Item 4.   Ownership.

     Item 4 is hereby amended and restated in its entirety as follows:

     (a) - (b)

     Reporting Person

     Pursuant to Rule 13d-3(a), the Reporting Person is the beneficial owner
of 8,950,700 shares of the Stock, which constitutes approximately 10.9% of
the outstanding shares of Stock.  
     
     Controlling Persons 

     Each of (1) Genpar, as one of two general partners of the Reporting
Person, and (2) Carmel, as the sole general partner of Genpar, may, pursuant
to Rule 13d-3 of the Act, be deemed to be the beneficial owner of 8,950,700
shares of the Stock, which constitutes approximately 10.9% of the outstanding
shares of Stock.

     In his capacity as the sole shareholder of Carmel, Hallman may, pursuant
to Rule 13d-3 of the Act, be deemed to be the beneficial owner of 8,950,700
shares of the Stock, which constitutes approximately 10.9% of the outstanding
shares of Stock. 

     In its capacity as one of two general partners of the Reporting Person,
P-66 may, pursuant to Rule 13d-3 of the Act, be deemed to be the beneficial
owner of 8,950,700 shares of the Stock, which constitutes approximately 10.9%
of the outstanding shares of Stock. 

     In its capacity as the sole shareholder of P-66, Trust may, pursuant to
Rule 13d-3 of the Act, be deemed to be the beneficial owner of 8,950,700
shares of the Stock, which constitutes approximately 10.9% of the outstanding
shares of Stock. 

     In his capacity as a Trustee of Trust, SRB may, pursuant to Rule 13d-3
of the Act, be deemed to be the beneficial owner of 8,950,700 shares of the
Stock, which constitutes approximately 10.9% of the outstanding shares of
Stock. 

     To the best of the knowledge of the Reporting Person, other than as set
forth above, none of the persons named in Item 2 herein is the beneficial
owner of any shares of the Stock.

     (c)

     Reporting Person

     Acting through its two general partners, Genpar and P-66, the Reporting
Person has the shared power to vote or to direct the vote and to dispose or
to direct the disposition of 8,950,700 shares of the Stock. 
     
     Controlling Persons

     Acting through its general partner, Carmel, and in its capacity as one
of two general partners of the Reporting Person, Genpar has the shared power
to vote or to direct the vote and to dispose or to direct the disposition of
8,950,700 shares of the Stock.

     In his capacity as the sole shareholder of Carmel, Hallman has the
shared power to vote or to direct the vote and to dispose or to direct the
disposition of 8,950,700 shares of the Stock.

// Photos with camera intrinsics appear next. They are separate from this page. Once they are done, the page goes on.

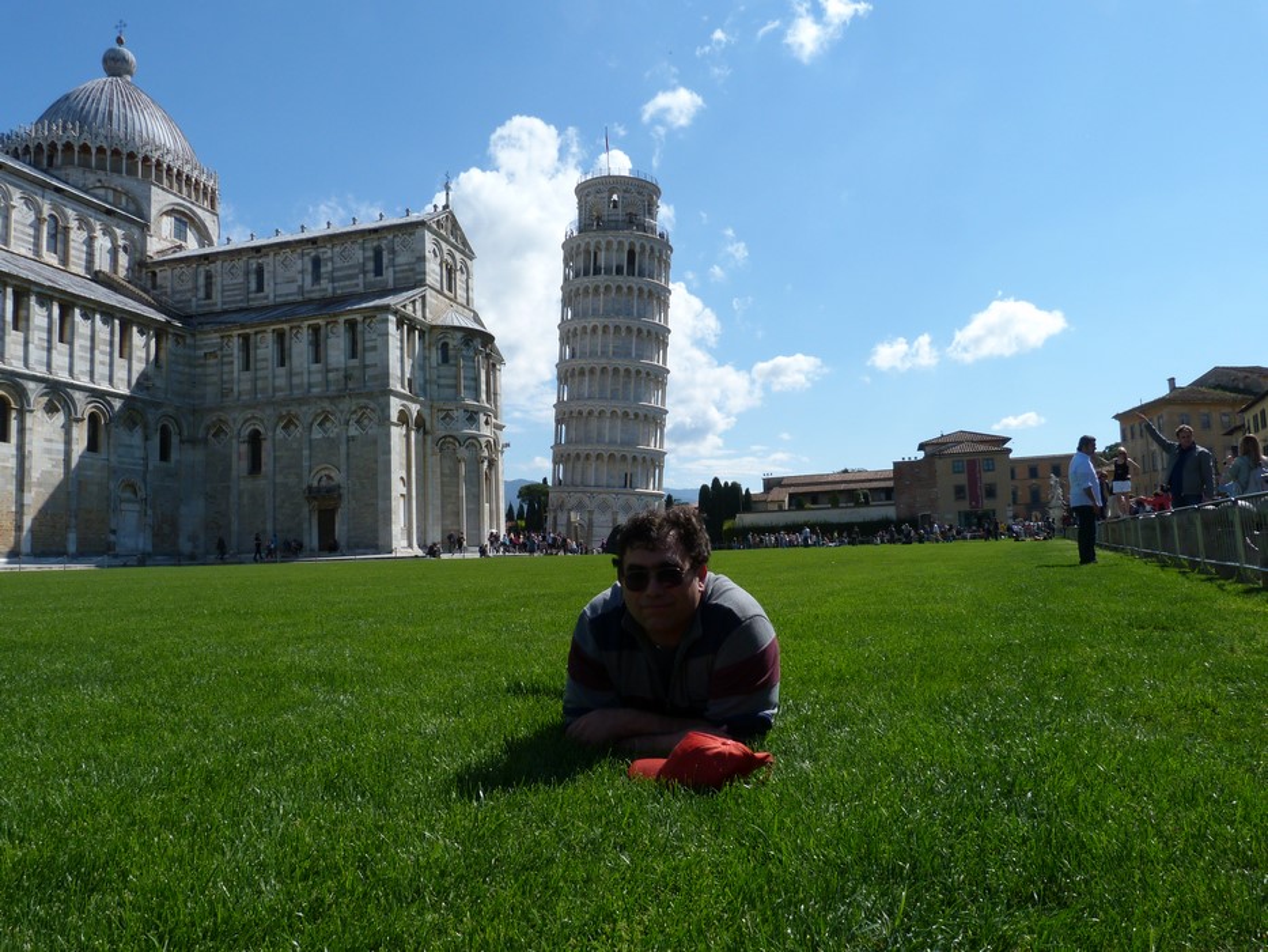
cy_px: 476
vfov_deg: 54.9
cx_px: 634
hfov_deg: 69.4
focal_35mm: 25
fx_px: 916
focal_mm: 4.5
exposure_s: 1/400
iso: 80
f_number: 5.6
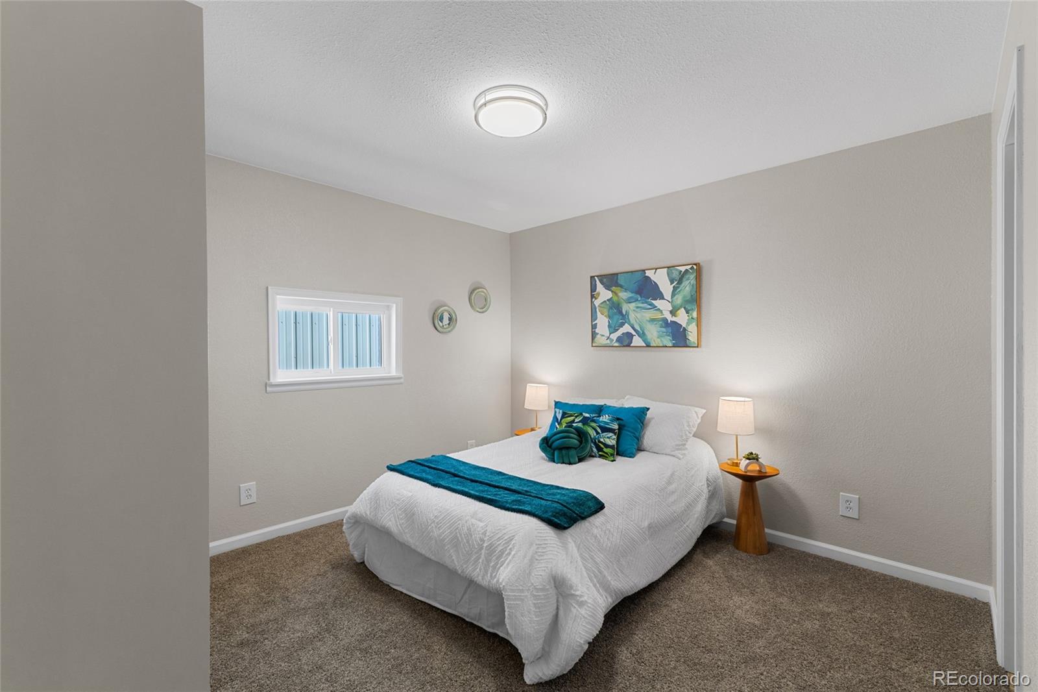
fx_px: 432
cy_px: 346
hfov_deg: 100.4
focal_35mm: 15
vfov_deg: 77.3
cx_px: 519
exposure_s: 1/3
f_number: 8
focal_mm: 10
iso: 250
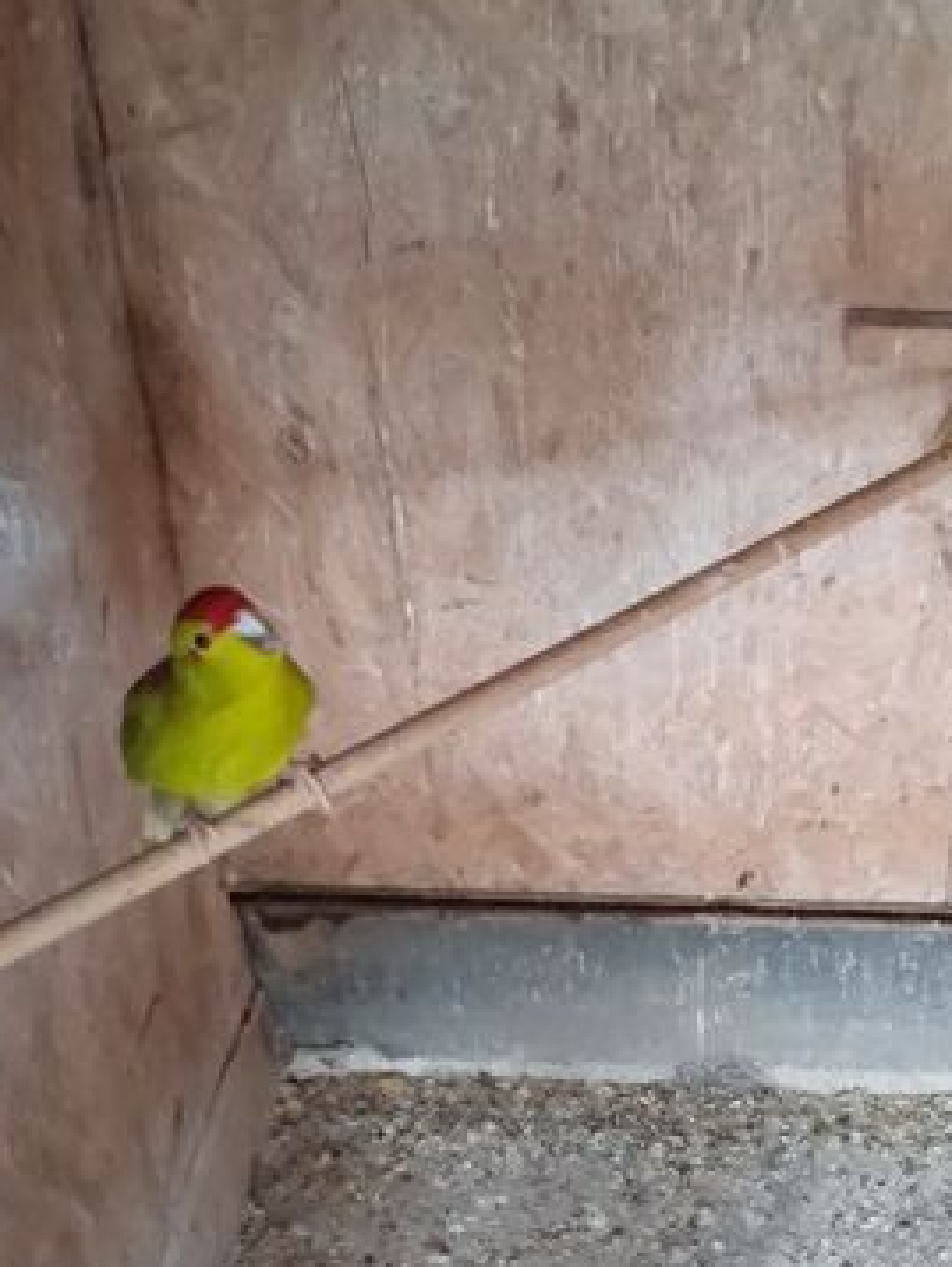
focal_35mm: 50
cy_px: 835
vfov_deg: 37.8
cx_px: 750
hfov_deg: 28.6
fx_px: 1831
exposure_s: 1/12.5
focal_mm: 3.43
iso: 2418
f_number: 2.2
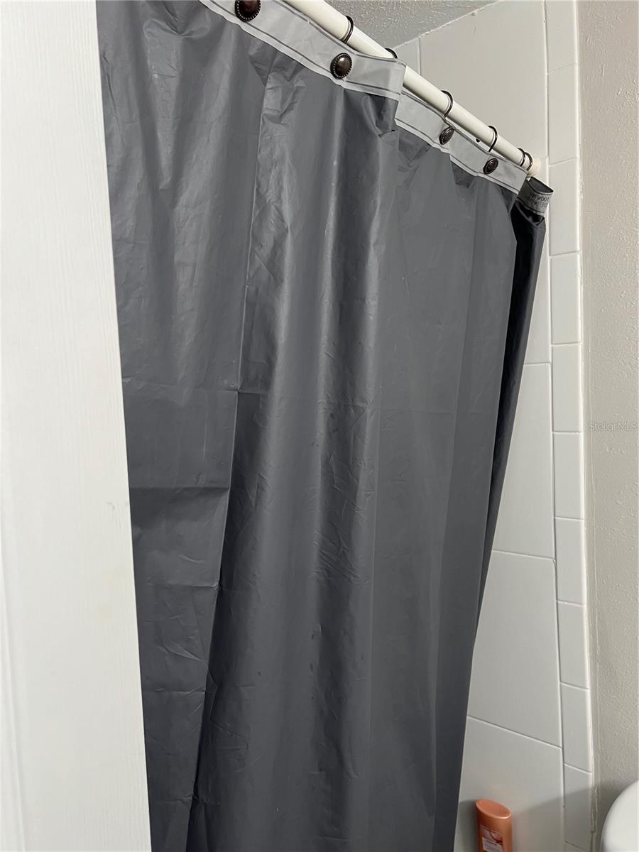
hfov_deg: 53.1
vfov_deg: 67.3
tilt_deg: -4.3
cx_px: 320
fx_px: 640
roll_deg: +2.9
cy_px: 426
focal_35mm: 26
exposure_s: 1/60
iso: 100
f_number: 1.5
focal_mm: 5.7
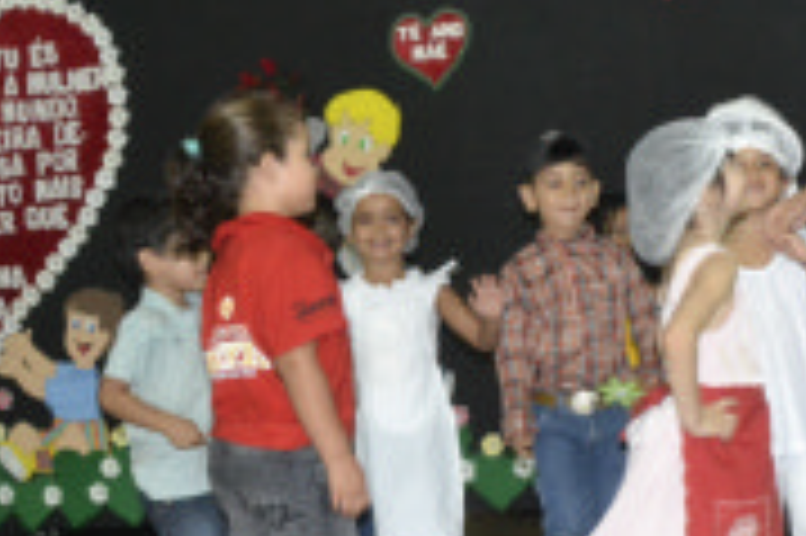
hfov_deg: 24.0
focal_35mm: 84
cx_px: 585
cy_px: 340
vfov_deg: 16.2
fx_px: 1879
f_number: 3.5
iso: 3200
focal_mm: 20
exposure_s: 1/60
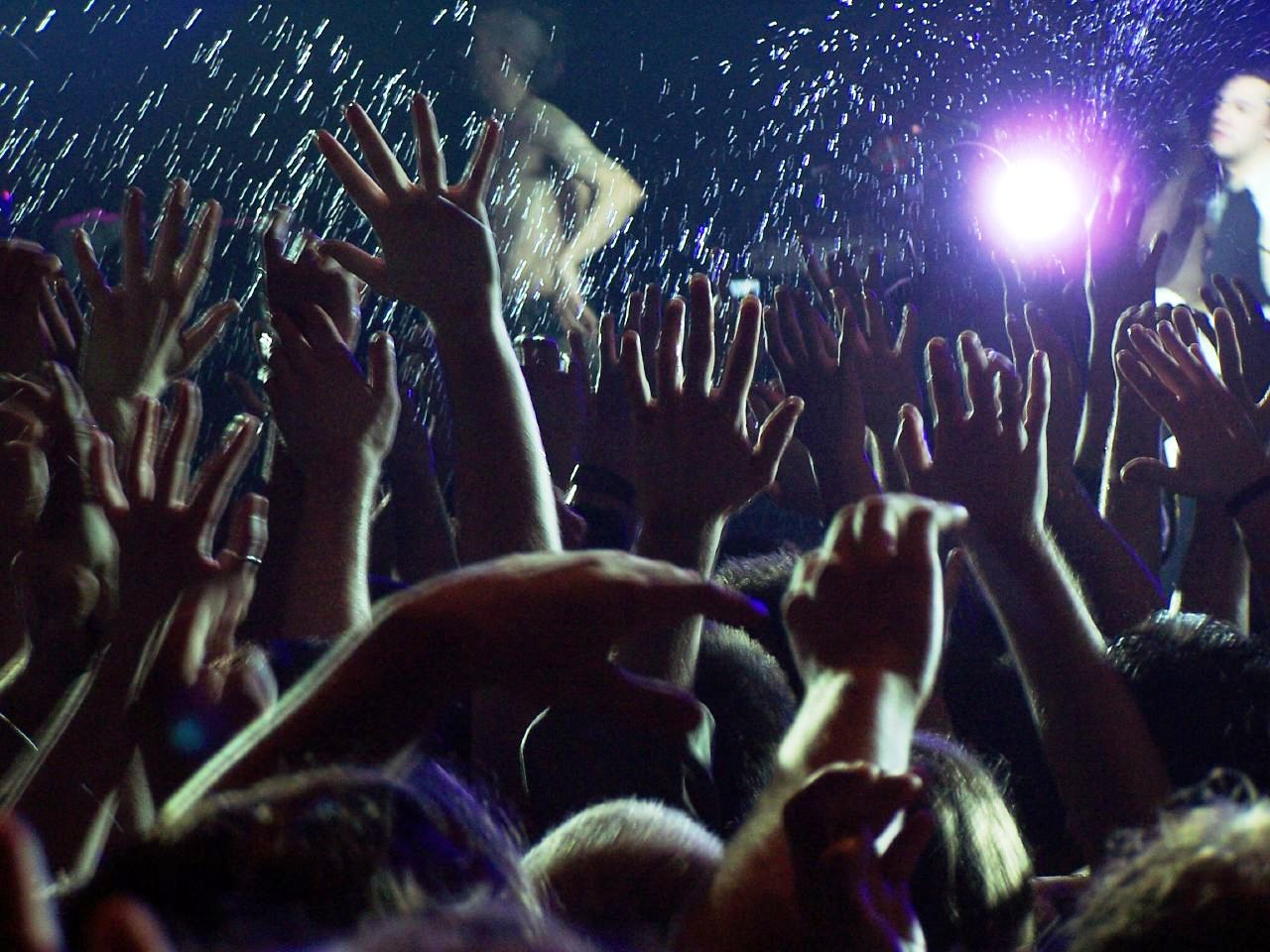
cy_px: 476
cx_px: 635
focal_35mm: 159
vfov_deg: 9.3
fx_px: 5833
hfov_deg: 12.4
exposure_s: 1/60
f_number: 3.2
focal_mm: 26.4
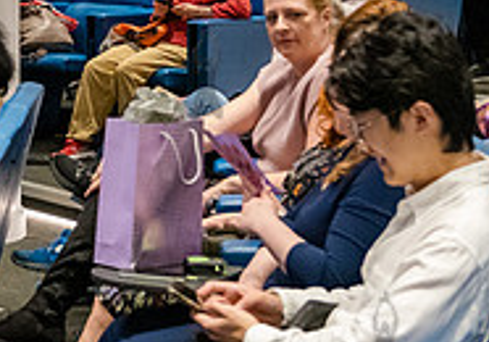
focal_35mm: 160
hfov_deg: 12.2
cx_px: -185
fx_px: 2206
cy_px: -62
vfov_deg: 8.8
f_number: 4
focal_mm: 48
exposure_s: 1/320
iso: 6400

     In its capacity as one of two general partners of the Reporting Person,
P-66 has the shared power to vote or to direct the vote and to dispose or to
direct the disposition of 8,950,700 shares of the Stock.

     In its capacity as the sole shareholder of P-66, Trust has the shared
power to vote or to direct the vote and to dispose or to direct the
disposition of 8,950,700 shares of the Stock. 

     In his capacity as a Trustee of Trust, SRB has the shared power to vote
or to direct the vote and to dispose or to direct the disposition of
8,950,700 shares of the Stock.
<PAGE>
<PAGE>

     After reasonable inquiry and to the best of my knowledge and belief, I
certify that the information set forth in this statement is true, complete
and correct.

     DATED:     September 17, 1998



                         PRIME 66 PARTNERS, L.P.


                         By:  P-66, INC.
                              general partner

                              By: /s/ William P. Hallman, Jr.              
                              William P. Hallman, Jr., Vice-President


                         By:  P-66 GENPAR, L.P.,
                              general partner
 
                              By:  Carmel Land & Cattle Co.,
                                   general partner

                                   By: /s/ William P. Hallman, Jr.          
                                   William P. Hallman, Jr., Vice-President 
         

                    


<PAGE>
<PAGE>

EXHIBIT INDEX

EXHIBIT             DESCRIPTION

24.1      Power of Attorney authorizing W. Robert Cotham, William O. Reimann
          IV, Mark L. Hart, Jr., Thomas W. Briggs, and Calvin M. Jackson to
          act on behalf of Prime 66 Partners, L.P., previously filed.